* BEGIN PROVIDED RECORDS *
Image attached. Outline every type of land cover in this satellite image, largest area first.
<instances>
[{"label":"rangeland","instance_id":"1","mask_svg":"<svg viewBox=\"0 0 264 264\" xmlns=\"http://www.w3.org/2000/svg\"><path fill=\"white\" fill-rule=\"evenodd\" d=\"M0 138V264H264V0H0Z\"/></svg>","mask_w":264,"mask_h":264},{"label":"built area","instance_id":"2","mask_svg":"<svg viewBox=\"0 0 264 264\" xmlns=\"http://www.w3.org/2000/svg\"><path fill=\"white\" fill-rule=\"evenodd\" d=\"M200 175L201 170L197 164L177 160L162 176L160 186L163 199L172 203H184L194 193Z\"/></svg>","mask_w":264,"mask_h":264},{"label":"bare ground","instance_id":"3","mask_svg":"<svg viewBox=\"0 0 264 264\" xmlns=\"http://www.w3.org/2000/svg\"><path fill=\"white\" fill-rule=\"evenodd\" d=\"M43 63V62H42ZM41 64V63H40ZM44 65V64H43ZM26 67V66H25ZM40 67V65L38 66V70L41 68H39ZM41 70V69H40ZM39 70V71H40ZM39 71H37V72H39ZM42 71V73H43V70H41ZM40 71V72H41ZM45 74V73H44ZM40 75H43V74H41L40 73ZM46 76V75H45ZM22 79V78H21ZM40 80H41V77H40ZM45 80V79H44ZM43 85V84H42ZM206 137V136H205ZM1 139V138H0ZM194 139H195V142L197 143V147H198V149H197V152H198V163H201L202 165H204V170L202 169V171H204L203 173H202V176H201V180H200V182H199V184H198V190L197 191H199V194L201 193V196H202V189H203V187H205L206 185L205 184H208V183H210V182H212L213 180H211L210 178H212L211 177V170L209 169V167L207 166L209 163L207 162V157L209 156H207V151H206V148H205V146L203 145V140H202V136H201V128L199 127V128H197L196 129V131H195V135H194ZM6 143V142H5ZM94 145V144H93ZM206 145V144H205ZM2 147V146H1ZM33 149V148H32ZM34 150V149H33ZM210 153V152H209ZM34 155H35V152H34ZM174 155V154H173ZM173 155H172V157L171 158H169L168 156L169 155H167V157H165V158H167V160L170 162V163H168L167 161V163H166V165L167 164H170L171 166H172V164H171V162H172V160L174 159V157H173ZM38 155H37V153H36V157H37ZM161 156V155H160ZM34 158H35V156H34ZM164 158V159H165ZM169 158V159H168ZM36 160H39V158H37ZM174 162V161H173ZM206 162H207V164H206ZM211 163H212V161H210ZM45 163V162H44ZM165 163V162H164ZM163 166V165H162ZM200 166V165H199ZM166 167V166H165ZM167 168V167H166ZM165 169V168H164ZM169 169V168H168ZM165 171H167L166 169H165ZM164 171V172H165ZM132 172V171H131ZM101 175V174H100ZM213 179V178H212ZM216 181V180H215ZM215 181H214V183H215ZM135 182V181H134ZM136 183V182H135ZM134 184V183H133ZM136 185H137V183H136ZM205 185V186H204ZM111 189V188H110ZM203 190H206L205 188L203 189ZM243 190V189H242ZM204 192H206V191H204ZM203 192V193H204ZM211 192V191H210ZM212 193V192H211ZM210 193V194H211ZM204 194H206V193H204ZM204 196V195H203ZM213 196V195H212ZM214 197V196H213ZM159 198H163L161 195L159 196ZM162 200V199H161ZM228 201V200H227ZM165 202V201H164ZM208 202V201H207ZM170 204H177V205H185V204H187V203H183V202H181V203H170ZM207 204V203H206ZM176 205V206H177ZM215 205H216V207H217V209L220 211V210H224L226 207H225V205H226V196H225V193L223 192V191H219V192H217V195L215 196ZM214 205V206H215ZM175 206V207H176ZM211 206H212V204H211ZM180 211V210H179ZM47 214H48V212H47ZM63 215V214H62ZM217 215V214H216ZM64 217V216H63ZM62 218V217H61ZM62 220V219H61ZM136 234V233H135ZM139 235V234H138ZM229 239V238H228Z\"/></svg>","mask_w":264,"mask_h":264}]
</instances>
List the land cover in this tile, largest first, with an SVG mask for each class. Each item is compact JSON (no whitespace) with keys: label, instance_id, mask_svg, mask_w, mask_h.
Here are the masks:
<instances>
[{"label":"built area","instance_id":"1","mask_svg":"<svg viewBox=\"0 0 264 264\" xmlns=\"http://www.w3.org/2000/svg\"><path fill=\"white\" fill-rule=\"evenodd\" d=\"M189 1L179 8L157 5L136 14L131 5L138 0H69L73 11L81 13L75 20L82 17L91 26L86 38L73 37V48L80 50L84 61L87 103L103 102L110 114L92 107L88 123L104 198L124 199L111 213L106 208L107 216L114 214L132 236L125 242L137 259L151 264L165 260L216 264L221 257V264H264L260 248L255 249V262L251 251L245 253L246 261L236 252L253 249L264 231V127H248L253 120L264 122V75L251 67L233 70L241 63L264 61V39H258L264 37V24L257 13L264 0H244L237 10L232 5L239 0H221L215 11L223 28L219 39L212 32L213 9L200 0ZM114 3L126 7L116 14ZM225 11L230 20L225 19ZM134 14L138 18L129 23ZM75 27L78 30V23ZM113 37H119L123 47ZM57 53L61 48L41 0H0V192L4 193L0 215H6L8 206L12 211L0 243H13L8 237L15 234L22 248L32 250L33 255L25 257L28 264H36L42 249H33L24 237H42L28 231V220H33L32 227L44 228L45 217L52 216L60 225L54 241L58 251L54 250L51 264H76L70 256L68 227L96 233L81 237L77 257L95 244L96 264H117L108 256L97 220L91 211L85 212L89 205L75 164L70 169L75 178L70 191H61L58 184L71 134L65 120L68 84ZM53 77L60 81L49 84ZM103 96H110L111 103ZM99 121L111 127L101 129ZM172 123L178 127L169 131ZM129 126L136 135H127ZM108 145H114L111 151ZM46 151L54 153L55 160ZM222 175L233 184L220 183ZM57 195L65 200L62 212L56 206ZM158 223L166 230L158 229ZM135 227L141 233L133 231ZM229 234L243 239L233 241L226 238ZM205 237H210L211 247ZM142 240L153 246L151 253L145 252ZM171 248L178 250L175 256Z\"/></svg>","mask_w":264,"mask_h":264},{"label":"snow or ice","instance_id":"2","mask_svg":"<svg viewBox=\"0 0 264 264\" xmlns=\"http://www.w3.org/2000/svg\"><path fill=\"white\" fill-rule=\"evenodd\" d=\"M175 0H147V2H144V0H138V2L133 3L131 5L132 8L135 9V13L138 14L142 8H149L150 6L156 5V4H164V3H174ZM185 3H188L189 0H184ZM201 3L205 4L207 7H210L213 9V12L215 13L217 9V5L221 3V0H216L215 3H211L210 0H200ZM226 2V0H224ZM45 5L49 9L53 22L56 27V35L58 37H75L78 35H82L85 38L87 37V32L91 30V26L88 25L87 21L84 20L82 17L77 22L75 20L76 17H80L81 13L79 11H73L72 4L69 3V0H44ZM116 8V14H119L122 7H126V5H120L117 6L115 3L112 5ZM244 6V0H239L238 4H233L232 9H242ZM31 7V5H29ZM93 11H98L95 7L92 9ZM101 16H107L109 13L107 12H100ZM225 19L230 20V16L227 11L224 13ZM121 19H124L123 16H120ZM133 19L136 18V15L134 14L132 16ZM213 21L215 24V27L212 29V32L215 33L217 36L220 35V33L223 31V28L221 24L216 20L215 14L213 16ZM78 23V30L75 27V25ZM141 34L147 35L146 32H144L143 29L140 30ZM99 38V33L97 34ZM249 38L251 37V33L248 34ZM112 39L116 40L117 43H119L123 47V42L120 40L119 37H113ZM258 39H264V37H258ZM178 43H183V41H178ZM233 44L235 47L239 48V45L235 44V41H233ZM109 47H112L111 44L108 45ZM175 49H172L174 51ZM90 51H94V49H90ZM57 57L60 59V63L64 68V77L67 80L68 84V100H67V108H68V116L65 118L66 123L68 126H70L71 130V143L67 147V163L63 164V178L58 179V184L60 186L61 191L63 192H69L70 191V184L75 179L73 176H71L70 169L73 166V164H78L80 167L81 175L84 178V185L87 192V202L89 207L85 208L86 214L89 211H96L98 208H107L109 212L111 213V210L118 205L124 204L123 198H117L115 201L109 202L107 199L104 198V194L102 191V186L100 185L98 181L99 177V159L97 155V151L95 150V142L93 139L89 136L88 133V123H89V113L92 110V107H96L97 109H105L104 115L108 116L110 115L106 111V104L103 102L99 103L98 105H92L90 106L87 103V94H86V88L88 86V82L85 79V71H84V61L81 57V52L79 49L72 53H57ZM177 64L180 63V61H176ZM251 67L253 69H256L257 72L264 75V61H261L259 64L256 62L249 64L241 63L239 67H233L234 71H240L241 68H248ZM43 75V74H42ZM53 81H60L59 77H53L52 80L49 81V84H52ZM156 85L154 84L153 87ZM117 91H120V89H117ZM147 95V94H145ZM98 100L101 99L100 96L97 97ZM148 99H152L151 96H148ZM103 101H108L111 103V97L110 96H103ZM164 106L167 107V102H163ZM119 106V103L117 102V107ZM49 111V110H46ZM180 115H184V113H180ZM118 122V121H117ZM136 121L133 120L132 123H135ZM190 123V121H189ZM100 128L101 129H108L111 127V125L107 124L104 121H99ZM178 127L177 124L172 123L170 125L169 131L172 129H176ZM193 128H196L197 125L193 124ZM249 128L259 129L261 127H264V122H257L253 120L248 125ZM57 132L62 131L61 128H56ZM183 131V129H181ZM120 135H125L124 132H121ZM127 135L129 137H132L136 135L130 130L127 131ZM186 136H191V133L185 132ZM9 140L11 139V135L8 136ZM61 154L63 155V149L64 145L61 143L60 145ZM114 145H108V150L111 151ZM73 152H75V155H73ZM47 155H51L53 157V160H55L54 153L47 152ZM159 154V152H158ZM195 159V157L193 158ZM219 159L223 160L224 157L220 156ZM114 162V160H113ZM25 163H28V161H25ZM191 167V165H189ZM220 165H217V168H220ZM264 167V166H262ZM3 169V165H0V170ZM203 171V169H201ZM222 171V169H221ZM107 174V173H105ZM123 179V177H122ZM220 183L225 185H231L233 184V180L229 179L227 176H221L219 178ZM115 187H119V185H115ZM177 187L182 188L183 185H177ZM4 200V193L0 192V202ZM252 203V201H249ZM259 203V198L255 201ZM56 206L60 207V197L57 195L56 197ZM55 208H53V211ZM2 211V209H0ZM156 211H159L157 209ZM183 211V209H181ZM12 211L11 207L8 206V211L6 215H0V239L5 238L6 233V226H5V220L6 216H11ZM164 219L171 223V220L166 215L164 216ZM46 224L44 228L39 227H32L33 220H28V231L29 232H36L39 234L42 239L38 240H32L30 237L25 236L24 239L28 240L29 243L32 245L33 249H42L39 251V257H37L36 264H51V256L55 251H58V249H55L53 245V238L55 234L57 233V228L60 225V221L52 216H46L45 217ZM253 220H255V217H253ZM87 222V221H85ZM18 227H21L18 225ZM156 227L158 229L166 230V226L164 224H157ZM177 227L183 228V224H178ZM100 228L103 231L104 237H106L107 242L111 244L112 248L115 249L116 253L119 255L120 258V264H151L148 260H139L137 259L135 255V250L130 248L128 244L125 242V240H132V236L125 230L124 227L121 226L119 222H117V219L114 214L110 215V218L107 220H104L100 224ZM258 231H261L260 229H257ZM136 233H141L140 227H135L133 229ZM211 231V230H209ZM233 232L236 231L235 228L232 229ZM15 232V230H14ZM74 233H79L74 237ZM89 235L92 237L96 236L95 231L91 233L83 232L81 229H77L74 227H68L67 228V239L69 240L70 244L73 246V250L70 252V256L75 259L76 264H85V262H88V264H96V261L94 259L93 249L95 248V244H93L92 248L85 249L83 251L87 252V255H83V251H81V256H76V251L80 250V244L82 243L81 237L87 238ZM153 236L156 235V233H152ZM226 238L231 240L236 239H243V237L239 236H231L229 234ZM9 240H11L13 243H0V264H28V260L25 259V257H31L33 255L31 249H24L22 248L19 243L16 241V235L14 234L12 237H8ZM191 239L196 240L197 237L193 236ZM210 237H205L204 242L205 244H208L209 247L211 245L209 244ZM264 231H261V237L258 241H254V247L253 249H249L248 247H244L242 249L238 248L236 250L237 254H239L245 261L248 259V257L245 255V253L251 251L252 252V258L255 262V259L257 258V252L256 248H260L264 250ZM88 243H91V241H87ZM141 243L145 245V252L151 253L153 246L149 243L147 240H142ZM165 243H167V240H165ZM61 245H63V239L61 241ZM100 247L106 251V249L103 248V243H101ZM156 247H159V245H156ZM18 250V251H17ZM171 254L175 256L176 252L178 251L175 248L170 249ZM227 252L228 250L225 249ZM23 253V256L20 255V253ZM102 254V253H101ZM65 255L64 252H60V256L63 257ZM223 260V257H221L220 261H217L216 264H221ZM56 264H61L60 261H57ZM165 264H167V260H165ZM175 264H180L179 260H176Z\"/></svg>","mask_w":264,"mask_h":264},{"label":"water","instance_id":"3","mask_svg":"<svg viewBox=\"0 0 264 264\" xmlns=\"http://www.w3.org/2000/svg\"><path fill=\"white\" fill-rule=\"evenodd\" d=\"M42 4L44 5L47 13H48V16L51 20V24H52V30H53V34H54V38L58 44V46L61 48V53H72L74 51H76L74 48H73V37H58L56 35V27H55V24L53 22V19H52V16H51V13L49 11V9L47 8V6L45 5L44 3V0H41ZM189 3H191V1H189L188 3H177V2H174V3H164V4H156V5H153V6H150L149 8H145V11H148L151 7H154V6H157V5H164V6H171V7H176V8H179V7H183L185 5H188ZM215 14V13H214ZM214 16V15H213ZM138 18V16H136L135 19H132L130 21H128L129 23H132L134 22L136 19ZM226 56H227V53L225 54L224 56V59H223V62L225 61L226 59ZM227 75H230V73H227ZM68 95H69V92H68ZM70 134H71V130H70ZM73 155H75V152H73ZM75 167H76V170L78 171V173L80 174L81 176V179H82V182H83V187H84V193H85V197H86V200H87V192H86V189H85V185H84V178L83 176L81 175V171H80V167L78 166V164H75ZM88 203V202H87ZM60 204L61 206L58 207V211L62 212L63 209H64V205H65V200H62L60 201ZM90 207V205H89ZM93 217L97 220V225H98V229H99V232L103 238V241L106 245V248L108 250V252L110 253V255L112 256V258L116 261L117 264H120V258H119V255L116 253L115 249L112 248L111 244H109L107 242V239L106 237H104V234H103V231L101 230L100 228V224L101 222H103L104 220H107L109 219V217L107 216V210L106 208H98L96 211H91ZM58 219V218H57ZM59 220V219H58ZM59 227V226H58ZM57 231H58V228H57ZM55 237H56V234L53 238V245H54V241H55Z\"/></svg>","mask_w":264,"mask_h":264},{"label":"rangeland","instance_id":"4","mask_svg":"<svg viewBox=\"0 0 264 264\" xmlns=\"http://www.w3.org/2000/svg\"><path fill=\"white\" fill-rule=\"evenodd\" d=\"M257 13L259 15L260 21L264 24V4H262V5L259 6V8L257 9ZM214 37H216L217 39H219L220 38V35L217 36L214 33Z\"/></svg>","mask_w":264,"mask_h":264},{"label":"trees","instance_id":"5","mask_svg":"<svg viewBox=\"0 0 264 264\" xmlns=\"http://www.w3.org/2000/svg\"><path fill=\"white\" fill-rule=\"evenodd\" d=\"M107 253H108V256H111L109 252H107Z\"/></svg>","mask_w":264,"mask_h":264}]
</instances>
* END PROVIDED RECORDS *
### [GIVEN REQUEST]
How many lines of the data above contain the word "this"? Reply with the number only.

### [RIGHT ANSWER]
2